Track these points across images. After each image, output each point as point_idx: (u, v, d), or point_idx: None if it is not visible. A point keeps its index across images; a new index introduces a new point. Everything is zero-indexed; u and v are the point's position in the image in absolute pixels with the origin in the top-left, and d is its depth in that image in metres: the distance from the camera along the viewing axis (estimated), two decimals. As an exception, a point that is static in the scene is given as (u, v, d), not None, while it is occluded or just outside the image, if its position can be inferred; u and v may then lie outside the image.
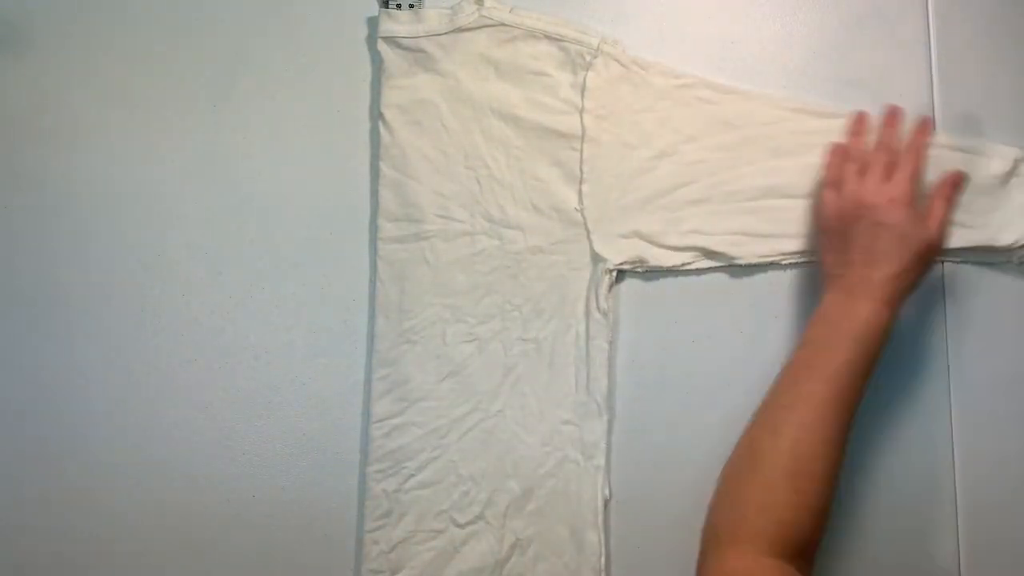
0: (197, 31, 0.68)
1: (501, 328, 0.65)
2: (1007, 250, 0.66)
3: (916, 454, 0.66)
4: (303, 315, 0.67)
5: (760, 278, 0.68)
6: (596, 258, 0.65)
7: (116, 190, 0.67)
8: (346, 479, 0.65)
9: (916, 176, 0.60)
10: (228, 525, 0.65)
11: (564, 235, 0.66)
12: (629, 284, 0.67)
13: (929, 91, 0.70)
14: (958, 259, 0.67)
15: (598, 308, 0.64)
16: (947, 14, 0.70)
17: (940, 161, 0.65)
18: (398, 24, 0.66)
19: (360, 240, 0.67)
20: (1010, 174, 0.67)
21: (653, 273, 0.67)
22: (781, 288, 0.67)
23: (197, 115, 0.68)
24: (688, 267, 0.66)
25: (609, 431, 0.64)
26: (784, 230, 0.66)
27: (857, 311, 0.54)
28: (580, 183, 0.66)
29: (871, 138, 0.64)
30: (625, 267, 0.66)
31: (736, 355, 0.67)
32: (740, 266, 0.67)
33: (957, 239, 0.66)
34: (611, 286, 0.66)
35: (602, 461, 0.63)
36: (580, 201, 0.66)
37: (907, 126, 0.64)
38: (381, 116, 0.66)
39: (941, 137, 0.68)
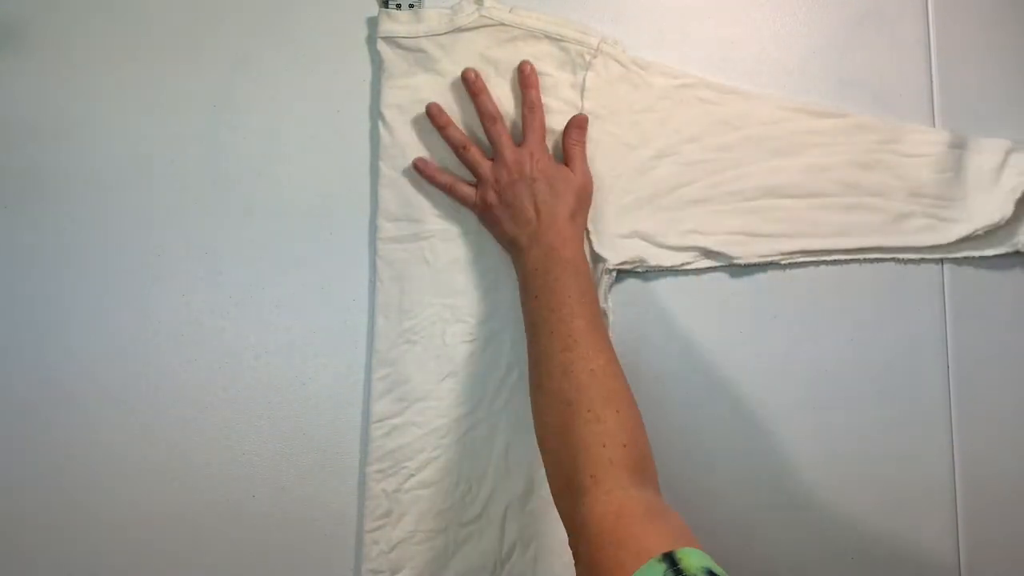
0: (197, 31, 0.68)
1: (501, 328, 0.65)
2: (1005, 235, 0.66)
3: (916, 454, 0.66)
4: (303, 315, 0.67)
5: (760, 278, 0.68)
6: (596, 258, 0.65)
7: (116, 190, 0.67)
8: (346, 479, 0.65)
9: (542, 128, 0.65)
10: (228, 525, 0.65)
11: (564, 235, 0.66)
12: (629, 284, 0.67)
13: (929, 91, 0.70)
14: (959, 254, 0.67)
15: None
16: (947, 14, 0.70)
17: (934, 160, 0.65)
18: (398, 24, 0.66)
19: (360, 240, 0.67)
20: (1002, 165, 0.67)
21: (653, 273, 0.67)
22: (781, 288, 0.68)
23: (197, 115, 0.68)
24: (688, 267, 0.66)
25: (609, 431, 0.64)
26: (784, 230, 0.66)
27: (559, 254, 0.59)
28: (580, 183, 0.66)
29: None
30: (625, 267, 0.66)
31: (736, 355, 0.67)
32: (740, 266, 0.67)
33: (956, 232, 0.65)
34: (611, 286, 0.66)
35: (602, 461, 0.63)
36: (580, 201, 0.66)
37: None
38: (381, 116, 0.66)
39: (934, 135, 0.68)
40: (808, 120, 0.67)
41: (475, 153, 0.64)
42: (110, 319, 0.66)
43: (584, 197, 0.64)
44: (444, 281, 0.65)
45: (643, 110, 0.67)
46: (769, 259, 0.66)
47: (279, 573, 0.65)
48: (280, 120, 0.68)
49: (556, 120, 0.66)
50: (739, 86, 0.68)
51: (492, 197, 0.63)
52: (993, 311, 0.68)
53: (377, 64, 0.67)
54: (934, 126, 0.69)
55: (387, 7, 0.66)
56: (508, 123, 0.66)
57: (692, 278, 0.67)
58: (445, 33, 0.65)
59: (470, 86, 0.65)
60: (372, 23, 0.68)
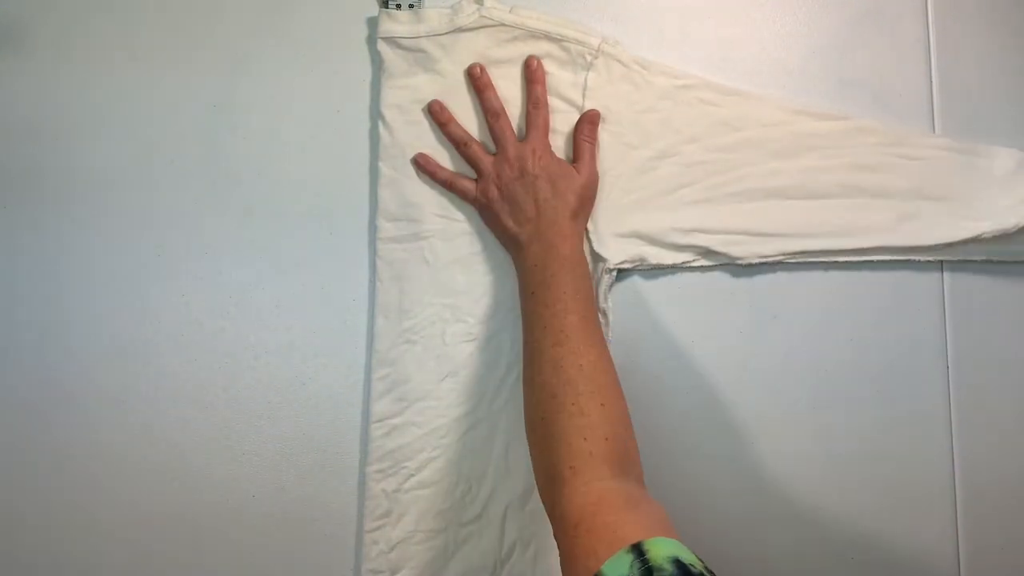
0: (197, 31, 0.68)
1: (501, 328, 0.65)
2: (1008, 237, 0.66)
3: (916, 455, 0.66)
4: (303, 315, 0.67)
5: (760, 278, 0.68)
6: (596, 258, 0.65)
7: (116, 190, 0.67)
8: (346, 479, 0.65)
9: (546, 125, 0.65)
10: (228, 525, 0.65)
11: (564, 235, 0.66)
12: (629, 284, 0.67)
13: (929, 91, 0.70)
14: (961, 257, 0.67)
15: (598, 307, 0.64)
16: (947, 14, 0.70)
17: (941, 163, 0.65)
18: (398, 24, 0.66)
19: (360, 240, 0.67)
20: (1013, 173, 0.67)
21: (653, 273, 0.67)
22: (781, 288, 0.68)
23: (197, 115, 0.68)
24: (688, 265, 0.66)
25: (609, 431, 0.64)
26: (784, 230, 0.66)
27: (558, 251, 0.59)
28: (580, 183, 0.66)
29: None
30: (625, 266, 0.66)
31: (736, 355, 0.67)
32: (740, 266, 0.67)
33: (961, 231, 0.65)
34: (611, 286, 0.66)
35: (602, 461, 0.63)
36: (580, 201, 0.66)
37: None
38: (381, 116, 0.66)
39: (937, 140, 0.68)
40: (809, 122, 0.67)
41: (477, 149, 0.64)
42: (110, 319, 0.66)
43: (587, 196, 0.64)
44: (444, 281, 0.65)
45: (644, 110, 0.67)
46: (769, 259, 0.66)
47: (279, 573, 0.65)
48: (280, 120, 0.68)
49: (557, 120, 0.66)
50: (740, 87, 0.68)
51: (493, 192, 0.63)
52: (993, 312, 0.68)
53: (377, 64, 0.67)
54: (934, 125, 0.69)
55: (387, 7, 0.66)
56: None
57: (692, 278, 0.67)
58: (445, 33, 0.65)
59: (475, 81, 0.65)
60: (372, 23, 0.68)
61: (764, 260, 0.66)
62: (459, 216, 0.66)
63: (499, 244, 0.65)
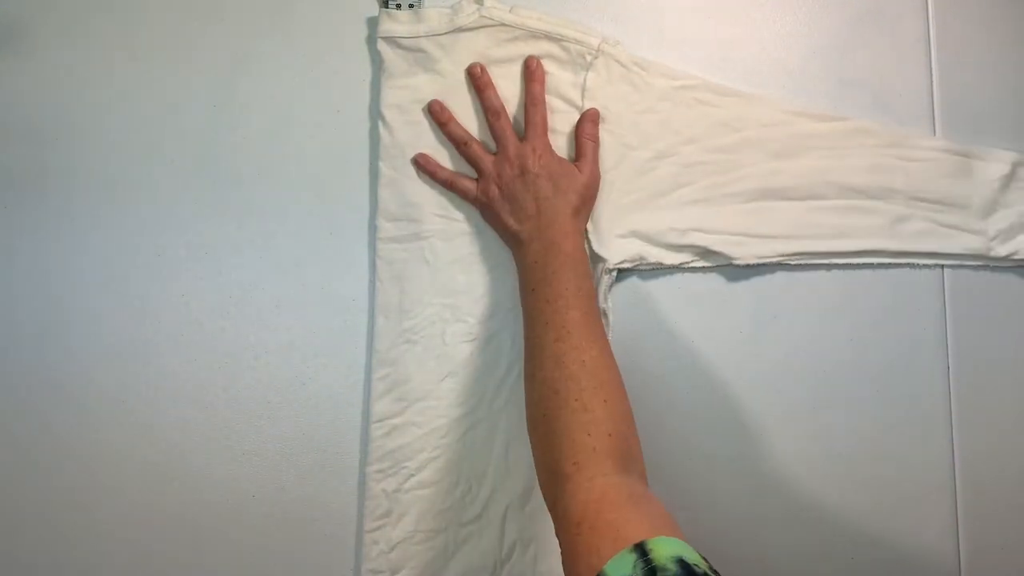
0: (197, 31, 0.68)
1: (500, 328, 0.65)
2: (1004, 258, 0.67)
3: (916, 454, 0.66)
4: (303, 315, 0.67)
5: (760, 278, 0.68)
6: (595, 258, 0.65)
7: (116, 190, 0.67)
8: (346, 479, 0.65)
9: (544, 123, 0.65)
10: (228, 525, 0.65)
11: (564, 235, 0.66)
12: (629, 284, 0.67)
13: (929, 91, 0.70)
14: (955, 263, 0.67)
15: (598, 307, 0.64)
16: (947, 14, 0.70)
17: (938, 166, 0.65)
18: (398, 24, 0.66)
19: (360, 240, 0.67)
20: (1009, 178, 0.67)
21: (653, 273, 0.67)
22: (781, 288, 0.68)
23: (197, 115, 0.68)
24: (688, 266, 0.66)
25: (609, 431, 0.64)
26: (783, 231, 0.66)
27: (559, 248, 0.59)
28: (580, 183, 0.66)
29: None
30: (625, 266, 0.66)
31: (735, 355, 0.67)
32: (739, 266, 0.67)
33: (955, 244, 0.66)
34: (611, 286, 0.66)
35: (602, 461, 0.63)
36: (580, 201, 0.66)
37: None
38: (381, 116, 0.66)
39: (936, 142, 0.68)
40: (808, 123, 0.68)
41: (477, 148, 0.65)
42: (110, 319, 0.66)
43: (588, 195, 0.64)
44: (444, 281, 0.65)
45: (643, 111, 0.67)
46: (768, 260, 0.66)
47: (279, 573, 0.65)
48: (280, 120, 0.68)
49: (556, 120, 0.66)
50: (739, 87, 0.68)
51: (494, 191, 0.63)
52: (993, 312, 0.68)
53: (377, 64, 0.67)
54: (934, 125, 0.69)
55: (387, 7, 0.66)
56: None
57: (692, 279, 0.67)
58: (445, 33, 0.65)
59: (476, 80, 0.65)
60: (372, 23, 0.68)
61: (762, 261, 0.66)
62: (459, 216, 0.66)
63: (499, 244, 0.65)
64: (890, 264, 0.67)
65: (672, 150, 0.67)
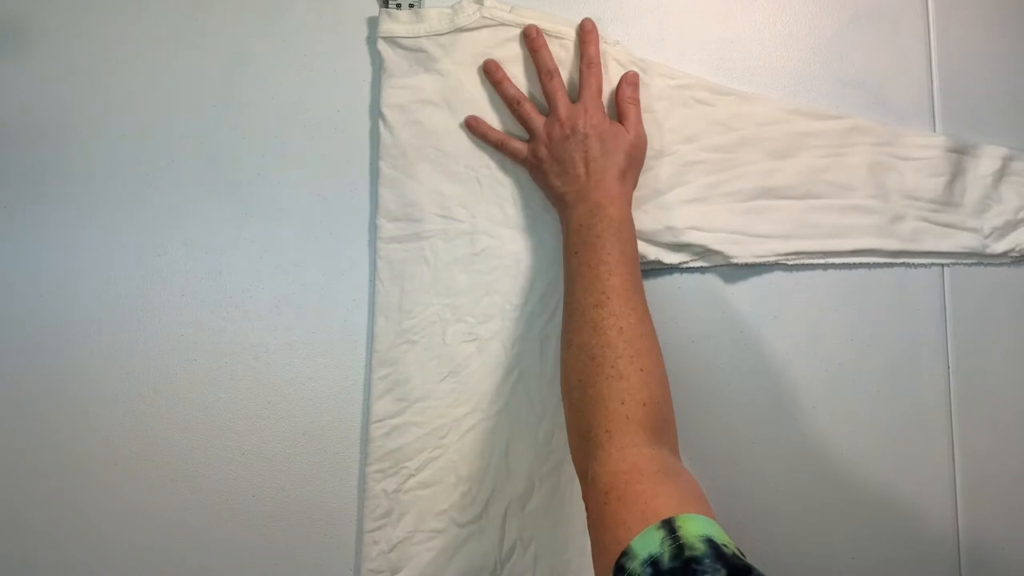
0: (197, 31, 0.68)
1: (501, 328, 0.65)
2: (1001, 255, 0.67)
3: (916, 454, 0.67)
4: (303, 315, 0.67)
5: (759, 278, 0.68)
6: (596, 258, 0.65)
7: (115, 189, 0.67)
8: (346, 479, 0.65)
9: (599, 87, 0.65)
10: (228, 525, 0.65)
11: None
12: (629, 284, 0.67)
13: (929, 91, 0.70)
14: (952, 261, 0.67)
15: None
16: (947, 14, 0.71)
17: (929, 164, 0.65)
18: (398, 24, 0.66)
19: (360, 240, 0.67)
20: (1001, 172, 0.67)
21: (653, 273, 0.67)
22: (779, 288, 0.68)
23: (197, 115, 0.68)
24: (686, 265, 0.66)
25: (609, 431, 0.64)
26: (780, 231, 0.66)
27: (605, 211, 0.59)
28: (580, 183, 0.66)
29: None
30: (625, 267, 0.66)
31: (735, 355, 0.67)
32: (738, 266, 0.67)
33: (951, 243, 0.66)
34: (611, 286, 0.65)
35: (602, 461, 0.63)
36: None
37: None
38: (381, 116, 0.66)
39: (932, 139, 0.68)
40: (805, 122, 0.68)
41: (529, 108, 0.65)
42: (110, 319, 0.66)
43: (636, 156, 0.64)
44: (444, 281, 0.65)
45: (642, 110, 0.67)
46: (766, 259, 0.66)
47: (279, 573, 0.65)
48: (280, 120, 0.68)
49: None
50: (738, 87, 0.68)
51: (543, 152, 0.63)
52: (994, 311, 0.68)
53: (377, 64, 0.67)
54: (934, 126, 0.69)
55: (387, 7, 0.66)
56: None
57: (692, 278, 0.67)
58: (446, 33, 0.65)
59: (531, 42, 0.65)
60: (372, 23, 0.68)
61: (759, 260, 0.66)
62: (459, 216, 0.66)
63: (500, 243, 0.65)
64: (888, 264, 0.67)
65: (670, 149, 0.67)
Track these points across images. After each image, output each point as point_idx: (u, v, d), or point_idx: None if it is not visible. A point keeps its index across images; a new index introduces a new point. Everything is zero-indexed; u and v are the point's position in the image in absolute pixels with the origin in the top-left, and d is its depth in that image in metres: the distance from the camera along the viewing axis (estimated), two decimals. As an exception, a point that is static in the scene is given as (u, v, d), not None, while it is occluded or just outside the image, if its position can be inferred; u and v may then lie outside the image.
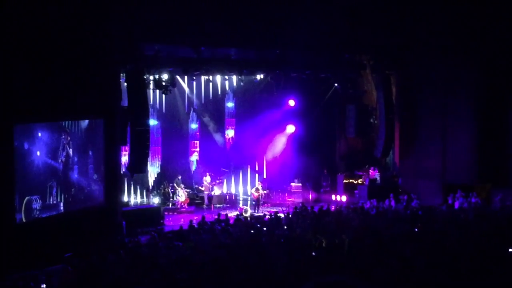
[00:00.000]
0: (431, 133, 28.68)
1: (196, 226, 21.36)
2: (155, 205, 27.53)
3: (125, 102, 23.65)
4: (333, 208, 25.28)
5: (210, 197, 29.09)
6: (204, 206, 28.82)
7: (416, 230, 18.19)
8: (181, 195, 28.31)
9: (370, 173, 30.78)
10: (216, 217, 22.74)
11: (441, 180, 27.99)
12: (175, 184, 28.52)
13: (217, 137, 31.61)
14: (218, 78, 30.06)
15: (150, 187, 29.18)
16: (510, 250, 14.44)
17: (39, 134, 18.98)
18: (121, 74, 23.53)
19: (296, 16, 25.81)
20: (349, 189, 30.74)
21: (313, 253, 15.18)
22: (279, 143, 32.57)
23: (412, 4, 27.14)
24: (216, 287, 11.66)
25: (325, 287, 2.49)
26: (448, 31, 27.62)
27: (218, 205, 28.90)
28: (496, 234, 16.52)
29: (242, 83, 30.75)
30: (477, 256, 13.68)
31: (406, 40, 28.64)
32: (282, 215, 23.24)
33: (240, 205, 29.43)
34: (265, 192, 29.62)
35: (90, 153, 21.77)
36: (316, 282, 2.51)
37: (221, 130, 31.73)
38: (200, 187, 29.42)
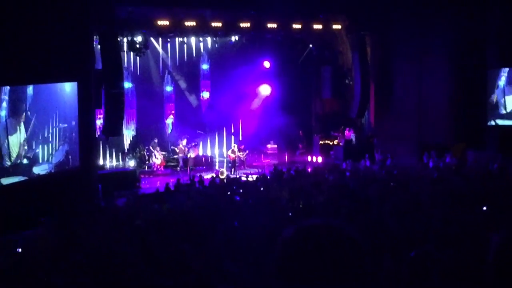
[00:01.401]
0: (406, 93, 28.78)
1: (172, 189, 21.35)
2: (131, 168, 27.47)
3: (99, 65, 23.46)
4: (309, 169, 25.36)
5: (186, 160, 29.04)
6: (178, 168, 28.78)
7: (390, 189, 18.29)
8: (157, 157, 28.26)
9: (345, 134, 30.91)
10: (191, 179, 22.74)
11: (416, 140, 28.16)
12: (151, 147, 28.44)
13: (192, 99, 31.49)
14: (193, 40, 29.89)
15: (126, 150, 29.09)
16: (484, 208, 14.58)
17: (6, 97, 18.69)
18: (95, 37, 23.28)
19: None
20: (324, 150, 30.87)
21: (290, 214, 15.23)
22: (256, 102, 32.54)
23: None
24: (193, 248, 11.68)
25: (307, 231, 2.48)
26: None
27: (194, 168, 28.89)
28: (470, 193, 16.67)
29: (217, 45, 30.61)
30: (451, 215, 13.80)
31: (381, 0, 28.54)
32: (258, 177, 23.28)
33: (216, 167, 29.47)
34: (242, 154, 29.57)
35: (64, 116, 21.55)
36: (298, 226, 2.51)
37: (196, 92, 31.60)
38: (175, 149, 29.33)
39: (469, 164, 22.42)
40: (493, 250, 2.91)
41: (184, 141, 29.25)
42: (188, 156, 29.20)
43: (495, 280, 2.90)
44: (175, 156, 29.32)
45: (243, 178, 23.85)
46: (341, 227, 2.52)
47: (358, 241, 2.49)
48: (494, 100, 27.84)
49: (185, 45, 29.75)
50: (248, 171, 27.18)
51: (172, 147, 29.71)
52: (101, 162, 26.87)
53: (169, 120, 31.11)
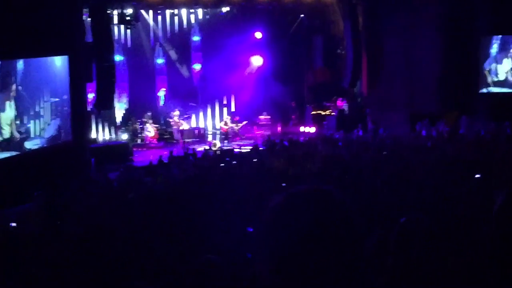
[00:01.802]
0: (398, 62, 28.73)
1: (165, 161, 21.36)
2: (123, 141, 27.44)
3: (89, 38, 23.34)
4: (301, 140, 25.38)
5: (181, 132, 29.02)
6: (174, 141, 28.74)
7: (383, 158, 18.33)
8: (150, 130, 28.23)
9: (338, 104, 30.88)
10: (184, 151, 22.75)
11: (408, 109, 28.17)
12: (144, 120, 28.40)
13: (184, 70, 31.39)
14: (184, 11, 29.71)
15: (118, 124, 29.03)
16: (476, 176, 14.62)
17: None
18: (84, 10, 23.13)
19: None
20: (317, 121, 30.86)
21: (283, 184, 15.27)
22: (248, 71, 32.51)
23: None
24: (186, 219, 11.70)
25: (298, 197, 2.47)
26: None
27: (187, 140, 28.85)
28: (463, 161, 16.72)
29: (207, 16, 30.45)
30: (443, 183, 13.85)
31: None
32: (251, 148, 23.30)
33: (209, 139, 29.46)
34: (237, 125, 29.54)
35: (55, 90, 21.47)
36: (288, 192, 2.50)
37: (188, 63, 31.49)
38: (170, 121, 29.24)
39: (461, 132, 22.47)
40: (496, 208, 2.93)
41: (177, 113, 29.18)
42: (181, 128, 29.14)
43: (497, 238, 2.93)
44: (169, 130, 29.25)
45: (236, 150, 23.84)
46: (330, 191, 2.51)
47: (348, 205, 2.49)
48: (487, 68, 27.86)
49: (176, 17, 29.60)
50: (241, 143, 27.17)
51: (168, 119, 29.59)
52: (93, 135, 26.80)
53: (161, 93, 31.02)
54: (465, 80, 27.73)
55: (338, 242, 2.37)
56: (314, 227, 2.37)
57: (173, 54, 30.94)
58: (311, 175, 16.32)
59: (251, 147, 23.60)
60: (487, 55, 27.94)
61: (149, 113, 28.77)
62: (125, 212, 13.00)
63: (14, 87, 19.23)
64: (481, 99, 28.00)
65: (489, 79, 27.94)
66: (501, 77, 27.85)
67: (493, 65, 27.85)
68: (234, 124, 29.43)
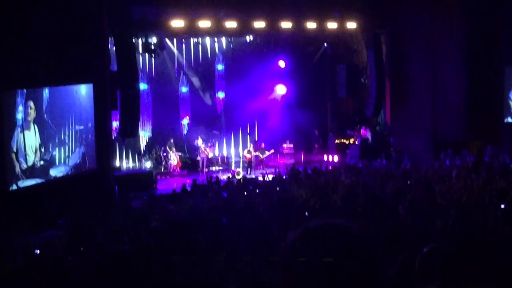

**Work instruction:**
Your task is to reproduce exactly the lines running from the line that contains "60: (487, 55, 27.94)" to the end of the records, pictures excluded.

**Written answer:**
60: (487, 55, 27.94)
61: (149, 113, 28.77)
62: (125, 212, 13.00)
63: (14, 87, 19.23)
64: (481, 99, 28.00)
65: (489, 79, 27.94)
66: (501, 77, 27.85)
67: (493, 65, 27.85)
68: (234, 124, 29.43)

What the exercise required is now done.